If you’re looking for a home in the Phoenix area, you already know it’s tough to find the right Phoenix home for sale. Guess what? More government meddling in the housing market is about to yank about 4400 homes off the “available” list, even though potential buyers are wrestling over the slim pickings available right now.

In a post I wrote last week titled "Why is Finding the Perfect Phoenix Home So Difficult Right Now?", I told you just how hard it can be to find the right Phoenix home for sale. There are about 4,400 REO properties –real estate industry jargon for repossessed homes – in the Phoenix area. There’s a good chance these homes have already cost government agencies dearly. (By extension, that’s you, Dear Reader, because your taxes help fund government spending, along with what is borrowed each year.)

Rather than leave these properties on the market, where they could potentially be sold for something approaching fair market value, our Fearless Leaders have decided to rip these 4,400 properties off the market, and sell them to investors at fire sale prices.

Here’s how it will work: Investor groups (these could be individual real estate investors, and others with huge amounts of cash to invest in “can’t-miss real estate deals”) will be able to purchase blocks of these REOs. Because these properties will be bought in bulk, these investor groups will get a heck of a deal, possibly paying as little as 30%-50% of fair market value (not counting what it might cost to rehab them).

Special rules included in the fine print of the program will require these investor groups to rent the properties out to the general public for a yet-to-be-determined period of time. Where will these investor groups come from? Anywhere with investors with money to spend. This could mean investor groups from across America – or even foreign investors with enough cash to profit from the pain of others. One thing is certain: These ownership groups will be less concerned about maintaining the fabric of life in Phoenix neighborhoods as they will be raking in as much cash as they can.

As the taxpayer, you get hosed in multiple ways because:

  • Any loss the government experiences on the sale of these properties is picked up by you, the taxpayer
  • Property values will fall once these properties are sold to investors and turned into rental units
  • Phoenix residents are deprived of available housing stock at a time when we desperately need it
  • Corporate property owners will take the profits from these deals out of Phoenix, depriving the local economy of needed revenue

I’m not saying that Phoenix can’t use more rental units – it can. But this isn’t the best use of available properties at this time.

What should be done instead?

It’s simple, really. Let the Phoenix housing market absorb these properties. In the last 30 days, 2,355 sales have closed – not total sales, but rather homes valued at less than $200,000. The overwhelming majority of the REO properties I’m talking about in this article fall into that category.

Let that number sink into your head for a minute. In the last 30 days, 2,355 sales have closed. Right now, there are only 2,755 homes on the market. What this means is that Phoenix currently has only enough available housing to make it through a month or two, not counting other properties that come on the market in the meantime.

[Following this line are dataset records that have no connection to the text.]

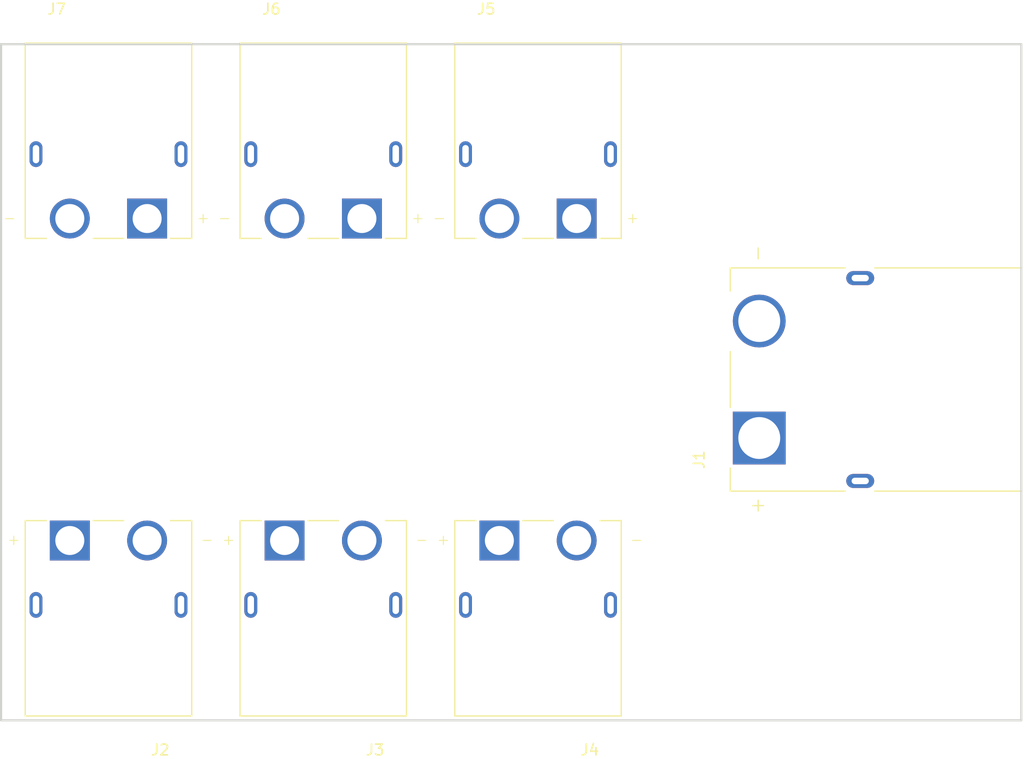
<source format=kicad_pcb>
(kicad_pcb
	(version 20240108)
	(generator "pcbnew")
	(generator_version "8.0")
	(general
		(thickness 1.6)
		(legacy_teardrops no)
	)
	(paper "A4")
	(layers
		(0 "F.Cu" signal)
		(31 "B.Cu" signal)
		(32 "B.Adhes" user "B.Adhesive")
		(33 "F.Adhes" user "F.Adhesive")
		(34 "B.Paste" user)
		(35 "F.Paste" user)
		(36 "B.SilkS" user "B.Silkscreen")
		(37 "F.SilkS" user "F.Silkscreen")
		(38 "B.Mask" user)
		(39 "F.Mask" user)
		(40 "Dwgs.User" user "User.Drawings")
		(41 "Cmts.User" user "User.Comments")
		(42 "Eco1.User" user "User.Eco1")
		(43 "Eco2.User" user "User.Eco2")
		(44 "Edge.Cuts" user)
		(45 "Margin" user)
		(46 "B.CrtYd" user "B.Courtyard")
		(47 "F.CrtYd" user "F.Courtyard")
		(48 "B.Fab" user)
		(49 "F.Fab" user)
		(50 "User.1" user)
		(51 "User.2" user)
		(52 "User.3" user)
		(53 "User.4" user)
		(54 "User.5" user)
		(55 "User.6" user)
		(56 "User.7" user)
		(57 "User.8" user)
		(58 "User.9" user)
	)
	(setup
		(pad_to_mask_clearance 0)
		(allow_soldermask_bridges_in_footprints no)
		(pcbplotparams
			(layerselection 0x00010fc_ffffffff)
			(plot_on_all_layers_selection 0x0000000_00000000)
			(disableapertmacros no)
			(usegerberextensions no)
			(usegerberattributes yes)
			(usegerberadvancedattributes yes)
			(creategerberjobfile yes)
			(dashed_line_dash_ratio 12.000000)
			(dashed_line_gap_ratio 3.000000)
			(svgprecision 4)
			(plotframeref no)
			(viasonmask no)
			(mode 1)
			(useauxorigin no)
			(hpglpennumber 1)
			(hpglpenspeed 20)
			(hpglpendiameter 15.000000)
			(pdf_front_fp_property_popups yes)
			(pdf_back_fp_property_popups yes)
			(dxfpolygonmode yes)
			(dxfimperialunits yes)
			(dxfusepcbnewfont yes)
			(psnegative no)
			(psa4output no)
			(plotreference yes)
			(plotvalue yes)
			(plotfptext yes)
			(plotinvisibletext no)
			(sketchpadsonfab no)
			(subtractmaskfromsilk no)
			(outputformat 1)
			(mirror no)
			(drillshape 1)
			(scaleselection 1)
			(outputdirectory "")
		)
	)
	(net 0 "")
	(net 1 "Net-(J1-NEG)")
	(net 2 "Net-(J1-POS)")
	(footprint "XT footprints:AMASS_XT90PW-M" (layer "F.Cu") (at 184 93.245 90))
	(footprint "XT footprints:AMASS_XT60PW-M" (layer "F.Cu") (at 114 73.245 180))
	(footprint "XT footprints:AMASS_XT60PW-M" (layer "F.Cu") (at 154 73.245 180))
	(footprint "XT footprints:AMASS_XT60PW-M" (layer "F.Cu") (at 154 113.245))
	(footprint "XT footprints:AMASS_XT60PW-M" (layer "F.Cu") (at 114 113.245))
	(footprint "XT footprints:AMASS_XT60PW-M" (layer "F.Cu") (at 134 113.245))
	(footprint "XT footprints:AMASS_XT60PW-M" (layer "F.Cu") (at 134 73.245 180))
	(gr_rect
		(start 104 62)
		(end 199 125)
		(stroke
			(width 0.2)
			(type default)
		)
		(fill none)
		(layer "Edge.Cuts")
		(uuid "43aff235-1af5-4c94-9793-129b2d186a45")
	)
)

</source>
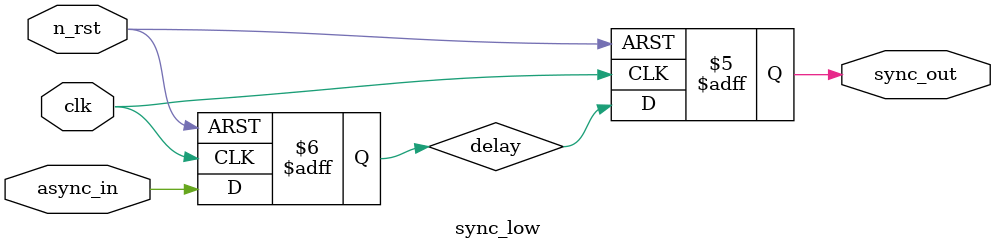
<source format=sv>

module sync_low(input logic clk, n_rst, async_in, output logic sync_out);
    logic delay;

    always_ff @(posedge clk, negedge n_rst)
    begin
        if (n_rst == 1'b0)
            delay <= 1'b0;
        else
            delay <= async_in;
    end

    always_ff @(posedge clk, negedge n_rst)
    begin
        if (n_rst == 1'b0)
            sync_out <= 1'b0;
        else
            sync_out <= delay;
    end

endmodule

</source>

If these properties are left on the market to be purchased individually, families who desperately need affordable housing to purchase in Phoenix might buy them. At the same time, real estate investors could still conceivably buy them, too.

They just won’t get fire sale prices as part of the bargain.

Taxpayers won’t be on the hook for the massive losses associated with selling thousands of Phoenix properties at way below market prices. Property values won’t take a nosedive. There will be more Phoenix homes for sale. Individual real estate investors who purchase some of these properties will likely keep more of their cash in the local economy.

In short, Phoenix wins. The Federal government wins. The taxpayer wins. The only real losers would be the big money bulk property investors who stand to profit from the pain and misery of the masses. For them, it’s not really a loss either. It’s just an unrealized gain.

So why not call your federal representatives in the U.S. House (and The U.S. Senate) and let them know that government meddling in the Phoenix housing market is a bad idea. Tell them this idea is too little, too late. While this might have been a good idea two years ago, today it’s a disaster. A disaster the Phoenix real estate market doesn’t need… and can’t afford.